There are two informative differences between the RGC degenerations observed in DBA/2J mice and the rat translimbal laser model. First, in DBA/2J mice, there are hundreds of pNF+ RGCs at the peak of degeneration, whereas in the translimbal laser photocoagulation rat model, pNF+ RGCs number in the thousands. This suggests that after the more acute IOP elevation, RGC degeneration is either more synchronous or faster, or both. The second difference is that after translimbal laser photocoagulation, the pNF+ RGCs tend to be either largely of the weak variety (at 10 days) or of the strong variety (at 29 days), whereas in the DBA/2J mice, there is a more even distribution of both at any one time. This difference is likely attributable to the primary IOP insult occurring more synchronously in the current model, whereas in DBA/2J the insult occurs over a more protracted period. The current results also support the view that weak and strong pNF+ RGCs represent distinct stages in the degeneration of the same cells, as previously suggested.

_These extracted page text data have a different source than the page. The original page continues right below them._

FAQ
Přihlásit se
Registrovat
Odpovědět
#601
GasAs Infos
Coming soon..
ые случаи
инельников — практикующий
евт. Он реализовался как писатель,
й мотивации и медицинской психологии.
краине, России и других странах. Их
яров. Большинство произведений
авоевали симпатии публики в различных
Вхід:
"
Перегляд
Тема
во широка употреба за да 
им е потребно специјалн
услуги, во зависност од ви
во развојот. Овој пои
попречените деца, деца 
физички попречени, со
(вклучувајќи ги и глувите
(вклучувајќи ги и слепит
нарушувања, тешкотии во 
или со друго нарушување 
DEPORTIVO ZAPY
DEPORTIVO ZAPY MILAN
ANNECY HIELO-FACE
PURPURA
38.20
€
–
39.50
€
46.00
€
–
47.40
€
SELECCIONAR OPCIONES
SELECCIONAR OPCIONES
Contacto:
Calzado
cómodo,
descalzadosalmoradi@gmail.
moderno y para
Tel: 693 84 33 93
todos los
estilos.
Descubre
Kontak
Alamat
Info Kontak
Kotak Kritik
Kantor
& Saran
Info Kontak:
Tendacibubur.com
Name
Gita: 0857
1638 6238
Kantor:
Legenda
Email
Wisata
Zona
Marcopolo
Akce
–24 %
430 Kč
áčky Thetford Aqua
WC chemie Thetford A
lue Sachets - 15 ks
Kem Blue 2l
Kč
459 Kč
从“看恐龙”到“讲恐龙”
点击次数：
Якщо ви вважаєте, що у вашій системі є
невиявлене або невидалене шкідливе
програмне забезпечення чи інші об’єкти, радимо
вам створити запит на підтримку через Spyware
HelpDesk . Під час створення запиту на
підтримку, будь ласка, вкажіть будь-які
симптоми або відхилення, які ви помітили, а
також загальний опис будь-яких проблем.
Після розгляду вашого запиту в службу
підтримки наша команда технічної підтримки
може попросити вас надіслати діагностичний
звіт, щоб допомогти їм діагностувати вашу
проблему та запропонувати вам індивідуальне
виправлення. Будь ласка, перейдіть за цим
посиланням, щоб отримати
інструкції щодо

1 Given that there are more pNF+ RGCs at 10 days than at 29 days, weak pNF+ RGCs must have at least two fates: to die quickly or to become strong pNF+ RGCs. Strong pNF+ RGCs have increased expression of Sncg mRNA and are associated with reactive plasticity; therefore, it may be that these cells find sufficient trophic support within the retina to delay their eventual demise. Another important implication of the current studies is that, because the insult that gives rise to sectorial degeneration after short IOP increases produced by translimbal laser photocoagulation is linked to increased IOP, that which gives rise to sectorial degeneration in DBA/2J mice is also likely linked to increased IOP rather than to an unrelated inflammatory process. Finally, if pNF+ RGCs are as common in human glaucomatous retinas as they are in animal models, it may be possible to develop clinical imaging techniques to exploit their large fold-increase in number to diagnose glaucoma or to monitor its progression.